Richard Kramer: Yeah, Emmanuel, I’ll just jump in and echo Christina’s points. I think we take a lot of time to go through those capital plans. And we’ve worked through a lot of cycles and I think you can count on us to adjust CapEx to the end environment we’re in. And then when we do that we really don’t shortchange ourselves, excuse me on what we see as long-term growth projects that we have to do. So we were comfortable with what we spend. And I would just tell you, even if you see things like things that we did at CES around intelligent tire and around sustainable tire. There are projects, growth projects, industry leading sort of technological projects that we’re going to continue to move forward within the capacity of the spend that we have. And we feel comfortable of knowing how to do that.
Emmanuel Rosner: Okay. Yeah, I appreciate the color. And then just very finally, I guess, since you’re mentioning the environment, can you maybe just provide a little bit your perspective on some of the drivers of this market, demand weakness that seems to be across every region, every major region, I guess.

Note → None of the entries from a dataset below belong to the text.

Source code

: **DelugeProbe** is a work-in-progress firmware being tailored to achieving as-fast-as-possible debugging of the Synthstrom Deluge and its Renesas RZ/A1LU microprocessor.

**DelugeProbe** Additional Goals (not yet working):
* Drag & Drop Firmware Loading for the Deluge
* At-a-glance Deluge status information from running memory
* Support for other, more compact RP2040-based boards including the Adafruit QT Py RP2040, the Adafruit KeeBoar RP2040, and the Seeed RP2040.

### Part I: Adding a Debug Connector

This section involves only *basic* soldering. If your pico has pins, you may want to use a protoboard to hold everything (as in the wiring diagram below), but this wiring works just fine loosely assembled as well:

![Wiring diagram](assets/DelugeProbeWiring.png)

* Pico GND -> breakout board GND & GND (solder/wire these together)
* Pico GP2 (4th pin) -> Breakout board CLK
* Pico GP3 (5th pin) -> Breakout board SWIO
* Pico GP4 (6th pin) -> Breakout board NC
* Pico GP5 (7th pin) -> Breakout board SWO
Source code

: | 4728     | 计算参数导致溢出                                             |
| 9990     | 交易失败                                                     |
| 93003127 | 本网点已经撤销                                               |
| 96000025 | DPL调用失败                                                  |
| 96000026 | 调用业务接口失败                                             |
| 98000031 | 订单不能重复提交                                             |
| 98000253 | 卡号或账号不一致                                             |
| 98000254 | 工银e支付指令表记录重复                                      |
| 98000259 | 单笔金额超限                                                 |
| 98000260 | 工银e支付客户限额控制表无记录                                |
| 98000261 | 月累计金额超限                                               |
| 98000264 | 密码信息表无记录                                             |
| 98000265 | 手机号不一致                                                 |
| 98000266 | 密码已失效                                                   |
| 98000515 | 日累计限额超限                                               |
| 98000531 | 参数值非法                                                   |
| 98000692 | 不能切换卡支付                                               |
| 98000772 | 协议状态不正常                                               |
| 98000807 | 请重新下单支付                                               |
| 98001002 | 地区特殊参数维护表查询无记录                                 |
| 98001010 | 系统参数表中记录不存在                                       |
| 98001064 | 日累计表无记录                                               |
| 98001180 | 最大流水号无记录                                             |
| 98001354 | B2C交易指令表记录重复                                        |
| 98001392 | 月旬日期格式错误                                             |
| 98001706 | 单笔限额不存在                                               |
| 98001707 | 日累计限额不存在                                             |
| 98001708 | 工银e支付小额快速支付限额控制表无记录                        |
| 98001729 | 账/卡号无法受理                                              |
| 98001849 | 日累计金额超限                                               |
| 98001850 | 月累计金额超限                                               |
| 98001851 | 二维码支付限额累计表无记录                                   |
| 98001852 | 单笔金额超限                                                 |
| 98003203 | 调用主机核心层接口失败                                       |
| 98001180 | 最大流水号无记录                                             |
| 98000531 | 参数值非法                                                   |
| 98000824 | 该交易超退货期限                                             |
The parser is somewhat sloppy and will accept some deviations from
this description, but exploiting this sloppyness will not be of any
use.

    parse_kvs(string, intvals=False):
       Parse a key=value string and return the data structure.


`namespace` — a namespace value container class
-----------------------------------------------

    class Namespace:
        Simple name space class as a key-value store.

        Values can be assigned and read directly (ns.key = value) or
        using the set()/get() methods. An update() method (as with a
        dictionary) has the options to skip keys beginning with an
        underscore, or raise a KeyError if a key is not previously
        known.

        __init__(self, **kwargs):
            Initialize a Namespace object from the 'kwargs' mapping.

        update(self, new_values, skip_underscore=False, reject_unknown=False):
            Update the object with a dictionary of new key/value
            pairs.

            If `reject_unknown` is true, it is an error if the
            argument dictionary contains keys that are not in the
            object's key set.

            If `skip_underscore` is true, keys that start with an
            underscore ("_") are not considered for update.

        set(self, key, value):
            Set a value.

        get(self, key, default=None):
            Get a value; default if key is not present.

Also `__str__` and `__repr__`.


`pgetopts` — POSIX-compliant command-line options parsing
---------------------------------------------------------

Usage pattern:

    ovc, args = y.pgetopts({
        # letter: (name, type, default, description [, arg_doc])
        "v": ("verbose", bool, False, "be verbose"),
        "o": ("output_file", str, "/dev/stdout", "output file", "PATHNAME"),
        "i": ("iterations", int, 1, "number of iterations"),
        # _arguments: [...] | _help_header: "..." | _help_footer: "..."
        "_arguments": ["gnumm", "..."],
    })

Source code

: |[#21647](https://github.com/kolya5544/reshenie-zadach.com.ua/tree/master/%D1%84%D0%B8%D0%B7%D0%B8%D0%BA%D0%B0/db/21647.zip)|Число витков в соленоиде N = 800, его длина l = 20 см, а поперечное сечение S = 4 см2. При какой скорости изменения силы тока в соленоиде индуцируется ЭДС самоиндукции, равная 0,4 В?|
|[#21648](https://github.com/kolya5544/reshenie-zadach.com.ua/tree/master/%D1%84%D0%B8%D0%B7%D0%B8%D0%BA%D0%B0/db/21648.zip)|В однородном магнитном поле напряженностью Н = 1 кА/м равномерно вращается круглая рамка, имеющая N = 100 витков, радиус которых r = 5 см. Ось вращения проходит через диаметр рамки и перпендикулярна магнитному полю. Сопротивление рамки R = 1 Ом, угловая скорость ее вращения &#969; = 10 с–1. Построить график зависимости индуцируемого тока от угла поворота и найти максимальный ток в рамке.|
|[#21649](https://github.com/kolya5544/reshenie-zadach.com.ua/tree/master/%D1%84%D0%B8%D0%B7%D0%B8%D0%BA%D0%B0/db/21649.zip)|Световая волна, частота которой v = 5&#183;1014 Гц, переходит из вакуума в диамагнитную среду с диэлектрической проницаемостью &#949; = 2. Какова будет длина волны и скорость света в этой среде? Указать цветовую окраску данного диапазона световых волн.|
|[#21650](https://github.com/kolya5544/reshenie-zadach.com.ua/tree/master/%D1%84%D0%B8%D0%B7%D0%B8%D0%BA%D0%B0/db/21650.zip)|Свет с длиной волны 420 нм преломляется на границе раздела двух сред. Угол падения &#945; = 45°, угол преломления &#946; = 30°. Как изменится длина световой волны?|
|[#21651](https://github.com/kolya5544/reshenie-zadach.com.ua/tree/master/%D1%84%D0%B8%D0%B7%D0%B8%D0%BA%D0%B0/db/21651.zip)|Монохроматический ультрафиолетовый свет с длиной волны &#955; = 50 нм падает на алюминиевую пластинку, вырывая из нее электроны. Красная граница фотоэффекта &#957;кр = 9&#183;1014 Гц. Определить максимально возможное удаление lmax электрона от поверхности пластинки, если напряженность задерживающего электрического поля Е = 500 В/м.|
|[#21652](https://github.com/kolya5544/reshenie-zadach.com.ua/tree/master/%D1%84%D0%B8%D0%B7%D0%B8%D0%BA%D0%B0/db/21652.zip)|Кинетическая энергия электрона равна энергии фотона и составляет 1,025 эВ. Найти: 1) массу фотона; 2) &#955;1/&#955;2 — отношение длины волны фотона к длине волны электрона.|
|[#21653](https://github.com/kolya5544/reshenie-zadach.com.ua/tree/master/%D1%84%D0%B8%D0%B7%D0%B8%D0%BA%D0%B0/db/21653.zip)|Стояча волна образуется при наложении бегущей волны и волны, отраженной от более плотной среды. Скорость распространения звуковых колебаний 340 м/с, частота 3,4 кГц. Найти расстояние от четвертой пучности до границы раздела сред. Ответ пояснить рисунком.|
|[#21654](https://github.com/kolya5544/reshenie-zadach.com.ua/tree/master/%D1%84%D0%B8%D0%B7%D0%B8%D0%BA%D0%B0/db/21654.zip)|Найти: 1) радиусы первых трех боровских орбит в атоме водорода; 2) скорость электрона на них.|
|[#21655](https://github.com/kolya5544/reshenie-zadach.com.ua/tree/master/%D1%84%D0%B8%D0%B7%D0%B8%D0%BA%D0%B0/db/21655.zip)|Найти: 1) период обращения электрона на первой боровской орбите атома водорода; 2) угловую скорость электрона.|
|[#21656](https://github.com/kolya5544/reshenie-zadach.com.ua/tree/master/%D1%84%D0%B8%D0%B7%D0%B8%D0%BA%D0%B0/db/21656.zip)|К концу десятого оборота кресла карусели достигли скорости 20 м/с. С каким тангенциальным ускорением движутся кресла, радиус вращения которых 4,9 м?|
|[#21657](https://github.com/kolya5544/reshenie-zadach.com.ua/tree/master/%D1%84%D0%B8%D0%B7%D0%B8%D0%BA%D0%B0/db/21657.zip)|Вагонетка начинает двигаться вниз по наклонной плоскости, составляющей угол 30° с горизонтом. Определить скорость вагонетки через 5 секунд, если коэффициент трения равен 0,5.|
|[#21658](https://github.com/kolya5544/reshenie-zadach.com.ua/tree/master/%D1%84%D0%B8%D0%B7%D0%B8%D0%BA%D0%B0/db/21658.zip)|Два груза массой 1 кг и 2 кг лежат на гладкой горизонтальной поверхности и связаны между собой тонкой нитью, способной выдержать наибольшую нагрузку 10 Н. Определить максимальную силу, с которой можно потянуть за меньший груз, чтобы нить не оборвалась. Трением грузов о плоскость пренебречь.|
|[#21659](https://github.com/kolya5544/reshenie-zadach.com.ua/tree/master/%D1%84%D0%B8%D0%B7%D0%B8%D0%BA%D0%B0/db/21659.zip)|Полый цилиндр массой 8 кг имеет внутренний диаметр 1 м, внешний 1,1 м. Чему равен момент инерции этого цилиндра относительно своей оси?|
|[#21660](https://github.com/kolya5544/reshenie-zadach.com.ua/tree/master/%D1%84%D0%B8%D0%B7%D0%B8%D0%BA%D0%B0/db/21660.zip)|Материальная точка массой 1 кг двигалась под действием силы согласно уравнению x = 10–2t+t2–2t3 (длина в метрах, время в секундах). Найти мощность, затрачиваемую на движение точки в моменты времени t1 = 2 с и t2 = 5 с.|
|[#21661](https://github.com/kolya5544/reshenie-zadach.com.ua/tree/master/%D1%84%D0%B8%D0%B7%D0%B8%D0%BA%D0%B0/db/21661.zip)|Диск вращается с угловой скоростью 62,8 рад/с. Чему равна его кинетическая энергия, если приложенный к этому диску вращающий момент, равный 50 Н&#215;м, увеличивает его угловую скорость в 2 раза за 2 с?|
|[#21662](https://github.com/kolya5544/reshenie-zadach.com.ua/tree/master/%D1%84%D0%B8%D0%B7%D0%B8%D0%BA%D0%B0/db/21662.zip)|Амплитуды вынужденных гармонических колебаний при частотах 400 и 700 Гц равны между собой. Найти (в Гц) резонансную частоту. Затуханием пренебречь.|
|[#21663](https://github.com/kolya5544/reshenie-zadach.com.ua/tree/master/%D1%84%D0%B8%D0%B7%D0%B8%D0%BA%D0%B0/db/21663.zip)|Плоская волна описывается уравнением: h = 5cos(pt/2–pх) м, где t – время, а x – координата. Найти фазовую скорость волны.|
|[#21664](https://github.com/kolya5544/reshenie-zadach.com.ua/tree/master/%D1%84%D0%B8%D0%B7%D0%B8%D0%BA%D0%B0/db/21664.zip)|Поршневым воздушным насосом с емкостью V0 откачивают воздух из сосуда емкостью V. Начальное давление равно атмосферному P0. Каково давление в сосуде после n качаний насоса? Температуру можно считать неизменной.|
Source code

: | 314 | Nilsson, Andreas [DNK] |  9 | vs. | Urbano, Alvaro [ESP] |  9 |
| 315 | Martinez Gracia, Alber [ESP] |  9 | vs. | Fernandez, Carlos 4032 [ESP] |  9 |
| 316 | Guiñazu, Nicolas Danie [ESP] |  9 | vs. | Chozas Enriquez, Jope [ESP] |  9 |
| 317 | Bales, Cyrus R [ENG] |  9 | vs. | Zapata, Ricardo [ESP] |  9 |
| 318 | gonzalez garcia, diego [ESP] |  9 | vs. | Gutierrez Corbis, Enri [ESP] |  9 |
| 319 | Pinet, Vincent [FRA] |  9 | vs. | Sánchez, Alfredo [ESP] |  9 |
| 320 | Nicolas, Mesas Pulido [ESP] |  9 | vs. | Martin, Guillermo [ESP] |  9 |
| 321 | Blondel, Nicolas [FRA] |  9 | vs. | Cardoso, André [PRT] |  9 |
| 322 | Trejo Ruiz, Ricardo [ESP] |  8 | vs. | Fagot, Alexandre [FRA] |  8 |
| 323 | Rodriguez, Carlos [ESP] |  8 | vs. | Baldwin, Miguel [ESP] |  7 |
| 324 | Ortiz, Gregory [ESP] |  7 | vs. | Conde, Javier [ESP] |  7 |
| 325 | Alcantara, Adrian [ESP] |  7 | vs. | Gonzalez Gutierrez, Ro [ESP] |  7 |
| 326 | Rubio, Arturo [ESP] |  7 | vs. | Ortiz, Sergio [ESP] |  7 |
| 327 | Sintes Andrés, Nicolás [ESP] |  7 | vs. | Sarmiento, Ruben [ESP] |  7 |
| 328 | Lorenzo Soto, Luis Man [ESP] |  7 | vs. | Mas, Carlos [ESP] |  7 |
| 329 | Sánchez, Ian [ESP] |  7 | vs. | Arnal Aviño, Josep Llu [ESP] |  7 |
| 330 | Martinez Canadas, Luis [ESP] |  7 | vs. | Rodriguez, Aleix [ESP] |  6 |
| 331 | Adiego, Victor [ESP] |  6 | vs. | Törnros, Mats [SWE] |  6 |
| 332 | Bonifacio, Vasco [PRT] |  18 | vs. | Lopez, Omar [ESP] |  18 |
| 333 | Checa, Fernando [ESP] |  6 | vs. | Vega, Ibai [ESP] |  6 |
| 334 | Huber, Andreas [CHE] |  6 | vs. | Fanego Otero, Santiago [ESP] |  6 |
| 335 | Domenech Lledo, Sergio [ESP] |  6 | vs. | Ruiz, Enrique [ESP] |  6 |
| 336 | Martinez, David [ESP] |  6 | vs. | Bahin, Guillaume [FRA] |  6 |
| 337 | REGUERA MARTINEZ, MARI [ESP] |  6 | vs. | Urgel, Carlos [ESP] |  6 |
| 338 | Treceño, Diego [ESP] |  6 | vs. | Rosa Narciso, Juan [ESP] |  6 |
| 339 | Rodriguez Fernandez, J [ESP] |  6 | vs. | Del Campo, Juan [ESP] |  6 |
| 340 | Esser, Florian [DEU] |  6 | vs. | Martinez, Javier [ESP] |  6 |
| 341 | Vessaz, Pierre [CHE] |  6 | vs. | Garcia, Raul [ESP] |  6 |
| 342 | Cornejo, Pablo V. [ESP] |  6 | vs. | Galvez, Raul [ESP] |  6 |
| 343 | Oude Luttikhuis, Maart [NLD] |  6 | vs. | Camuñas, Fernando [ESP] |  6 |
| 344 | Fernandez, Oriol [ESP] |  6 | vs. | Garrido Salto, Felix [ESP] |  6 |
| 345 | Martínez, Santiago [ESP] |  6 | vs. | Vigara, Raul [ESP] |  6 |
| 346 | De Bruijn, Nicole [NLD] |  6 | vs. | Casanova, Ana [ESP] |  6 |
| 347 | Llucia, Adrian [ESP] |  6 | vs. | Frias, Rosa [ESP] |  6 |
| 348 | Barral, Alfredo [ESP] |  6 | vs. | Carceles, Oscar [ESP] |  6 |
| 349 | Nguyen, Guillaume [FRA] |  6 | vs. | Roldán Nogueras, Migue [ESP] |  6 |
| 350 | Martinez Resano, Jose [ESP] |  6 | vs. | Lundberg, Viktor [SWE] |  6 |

What is driving this? How will you see that potentially evolve through 2023 on the demand side? And then any implications for how to think about pricing?
Richard Kramer: Yeah, I think a lot there. Maybe I’ll just start with the Americas. We did see a weaker market in the fourth quarter and we see a little bit of slowdown coming into Q1. We reacted not only to the Americas, but Europe as well, as you saw on our Investor Letter by taking production down with that focus on making sure we don’t have excess inventory, a bit of a slowing market, and to focus on cash as Christina went through. But as Emmanuel, as I think about the Americas going forward, you also saw in our letter, we saw that our channel inventories are up about 10%. But what I would tell you is that’s pretty healthy. I mean our distributors are really rebuilding their inventory, we didn’t see any buy ahead, so I’d say in anticipation of any price reductions or anything like that.
It’s a pretty healthy place and I would say in-line with the expectations of where the market is going in ’23. So we feel pretty good about North America. A little slow to start, but I think we have a stronger second half coming, a little slow to start, because we’re bringing some of those costs on the balance sheet of unobserved inventory into the first quarter as well. But we feel pretty good about the demand. Picture, sell out was about flat in the fourth quarter, and year-over-year in the fourth quarter. And we don’t see any big changes going into the year. Europe, I think, a little bit different story. Obviously, a bit tougher there. I would take a step back and say we feel really good about the initiatives, we’ve put in place in Europe.
Aligned distribution is working. In the quarter, we got volume, we got price mix ahead of raw materials, again, and we had share gains in a down market across the board for I think the 11th or 12th quarter in a row. So, things are working in Europe. We also as you know, took a lot of actions there to get our costs in line. I would say we feel really good about those things. But obviously, in Europe, we’ve seen big energy inflation in Q4 driven by the war. And we saw in anticipation of these high energy costs, really sort of the reduced consumer demand out there, as we saw really weak markets in the consumer replacement business, particularly in November and December, where we saw a consumer base thinking about big energy bills, and the channel sort of slowing down on wanting to buy more inventory.